** Page **
▼▼▼
Return to Our Programs

Australian Network for Earth-centred Communities (ANEC)

A movement of people building Local Community Eco-governance: community led, local/place based, Earth-centred governance across Australia

About the Australian Network for Earth-centred Communities (ANEC)

The Australian Network for Earth-centred Communities (ANEC) was created by AELA in October 2020, to support Community Eco-governance and connect place-based community groups and organisations, who wish to:

  • raise awareness in their community about Earth-centred governance - including how to build Earth-centred law, economics, education and culture change, informed by Indigenous knowledge and western science;
  • work in solidarity with local Indigenous peoples and traditional custodians, to advocate for the understanding of and respect for Indigenous First Laws, and advocate for greater local decision making power to Care for Country;
  • advocate for long term systems change in Australia's law and governance system, so local people have a greater role in managing their own ecological and economic health;
  • strengthen their capacity to transition to a socially just, locally driven, Earth-centred economic future, and
  • strengthen their governance authority to protect and actively care for their local ecosystems, catchments and bioregions
  • strengthen local communities' ability to stop unwanted, destructive developments in their local region

How can your group join ANEC?

Please email and let us know you'd like more information. We'll be in touch!

What is Community Eco-Governance?

Community Eco-Governance is where people work together in a local region (eg Aboriginal nation, bioregion, sub-bioregion, catchment or ecosystem), to:

  • create their own, culturally and environmentally unique Earth-centred governance structures (shared rules, institutions and citizens assemblies) to Care for Country and Care for Kin (care for each other), and
  • advocate to all levels of Australian government, for permanent systems change and structural reform, so local Indigenous and non-indigenous communities have greater decision making power over the way their region is governed

AELA's Toolkit for Community Eco-governance

Groups who join the Network, work with AELA to explore different elements of the 'Community Eco-Governance Toolkit', which includes a range of community building and advocacy 'steps' and tools.
▲▲▲
(Records from a dataset)
▼▼▼
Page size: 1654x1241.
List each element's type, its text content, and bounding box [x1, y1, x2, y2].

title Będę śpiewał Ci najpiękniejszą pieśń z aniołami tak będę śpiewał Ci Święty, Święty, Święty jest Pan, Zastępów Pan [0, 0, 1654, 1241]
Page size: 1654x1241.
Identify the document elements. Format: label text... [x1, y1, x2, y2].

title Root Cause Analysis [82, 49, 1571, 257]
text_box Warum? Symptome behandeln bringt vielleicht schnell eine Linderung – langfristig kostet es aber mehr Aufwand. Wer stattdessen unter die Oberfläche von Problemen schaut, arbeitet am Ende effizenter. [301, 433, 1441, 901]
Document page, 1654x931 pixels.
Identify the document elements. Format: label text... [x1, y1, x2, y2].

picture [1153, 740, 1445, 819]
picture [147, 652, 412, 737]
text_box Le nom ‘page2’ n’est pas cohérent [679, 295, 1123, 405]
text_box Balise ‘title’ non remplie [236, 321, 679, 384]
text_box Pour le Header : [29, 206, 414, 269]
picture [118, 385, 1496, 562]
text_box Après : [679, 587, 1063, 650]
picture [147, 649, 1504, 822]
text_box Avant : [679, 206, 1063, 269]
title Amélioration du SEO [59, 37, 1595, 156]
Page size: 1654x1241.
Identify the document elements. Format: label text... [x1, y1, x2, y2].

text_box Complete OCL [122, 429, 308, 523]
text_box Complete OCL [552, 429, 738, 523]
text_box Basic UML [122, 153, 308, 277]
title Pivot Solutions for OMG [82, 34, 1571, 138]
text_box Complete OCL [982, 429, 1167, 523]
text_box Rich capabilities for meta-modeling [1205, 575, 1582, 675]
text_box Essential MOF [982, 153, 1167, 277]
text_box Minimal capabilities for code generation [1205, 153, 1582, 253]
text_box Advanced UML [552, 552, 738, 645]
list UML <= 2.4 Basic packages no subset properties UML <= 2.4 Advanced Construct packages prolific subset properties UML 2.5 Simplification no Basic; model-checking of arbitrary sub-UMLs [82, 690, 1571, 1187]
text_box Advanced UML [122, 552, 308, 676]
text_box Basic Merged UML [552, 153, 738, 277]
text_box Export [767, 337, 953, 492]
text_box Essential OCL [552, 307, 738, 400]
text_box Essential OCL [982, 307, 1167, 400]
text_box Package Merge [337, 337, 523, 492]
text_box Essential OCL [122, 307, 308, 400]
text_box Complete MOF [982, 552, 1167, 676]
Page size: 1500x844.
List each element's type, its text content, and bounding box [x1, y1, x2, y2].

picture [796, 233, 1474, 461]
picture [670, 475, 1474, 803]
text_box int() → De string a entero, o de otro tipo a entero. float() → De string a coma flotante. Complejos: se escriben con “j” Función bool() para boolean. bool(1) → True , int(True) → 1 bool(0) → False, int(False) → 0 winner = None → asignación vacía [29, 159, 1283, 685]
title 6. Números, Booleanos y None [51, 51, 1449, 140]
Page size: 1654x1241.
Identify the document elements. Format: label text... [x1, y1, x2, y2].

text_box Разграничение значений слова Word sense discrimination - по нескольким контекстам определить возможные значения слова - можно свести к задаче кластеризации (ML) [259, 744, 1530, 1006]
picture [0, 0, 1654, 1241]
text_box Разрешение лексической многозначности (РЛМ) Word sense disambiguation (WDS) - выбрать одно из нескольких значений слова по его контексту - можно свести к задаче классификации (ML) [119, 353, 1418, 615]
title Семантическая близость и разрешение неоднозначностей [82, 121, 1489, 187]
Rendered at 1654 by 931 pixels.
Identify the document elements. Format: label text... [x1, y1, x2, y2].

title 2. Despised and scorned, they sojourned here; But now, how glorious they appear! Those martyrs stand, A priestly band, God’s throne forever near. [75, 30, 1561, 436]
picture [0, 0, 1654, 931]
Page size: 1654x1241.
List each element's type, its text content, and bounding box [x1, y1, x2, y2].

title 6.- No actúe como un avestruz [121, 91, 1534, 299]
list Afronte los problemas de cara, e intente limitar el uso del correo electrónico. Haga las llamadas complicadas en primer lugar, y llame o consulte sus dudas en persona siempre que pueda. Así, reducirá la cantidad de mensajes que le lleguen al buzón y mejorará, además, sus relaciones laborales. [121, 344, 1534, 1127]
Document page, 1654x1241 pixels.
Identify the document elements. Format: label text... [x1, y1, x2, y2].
▲▲▲
Reproduce word for word the part of the ANEC page that opens with the words containing "What is Community" and closes with "advocacy 'steps' and tools.". These rows are separate material and have no connection to the ANEC page.

What is Community Eco-Governance?

Community Eco-Governance is where people work together in a local region (eg Aboriginal nation, bioregion, sub-bioregion, catchment or ecosystem), to:

  • create their own, culturally and environmentally unique Earth-centred governance structures (shared rules, institutions and citizens assemblies) to Care for Country and Care for Kin (care for each other), and
  • advocate to all levels of Australian government, for permanent systems change and structural reform, so local Indigenous and non-indigenous communities have greater decision making power over the way their region is governed

AELA's Toolkit for Community Eco-governance

Groups who join the Network, work with AELA to explore different elements of the 'Community Eco-Governance Toolkit', which includes a range of community building and advocacy 'steps' and tools.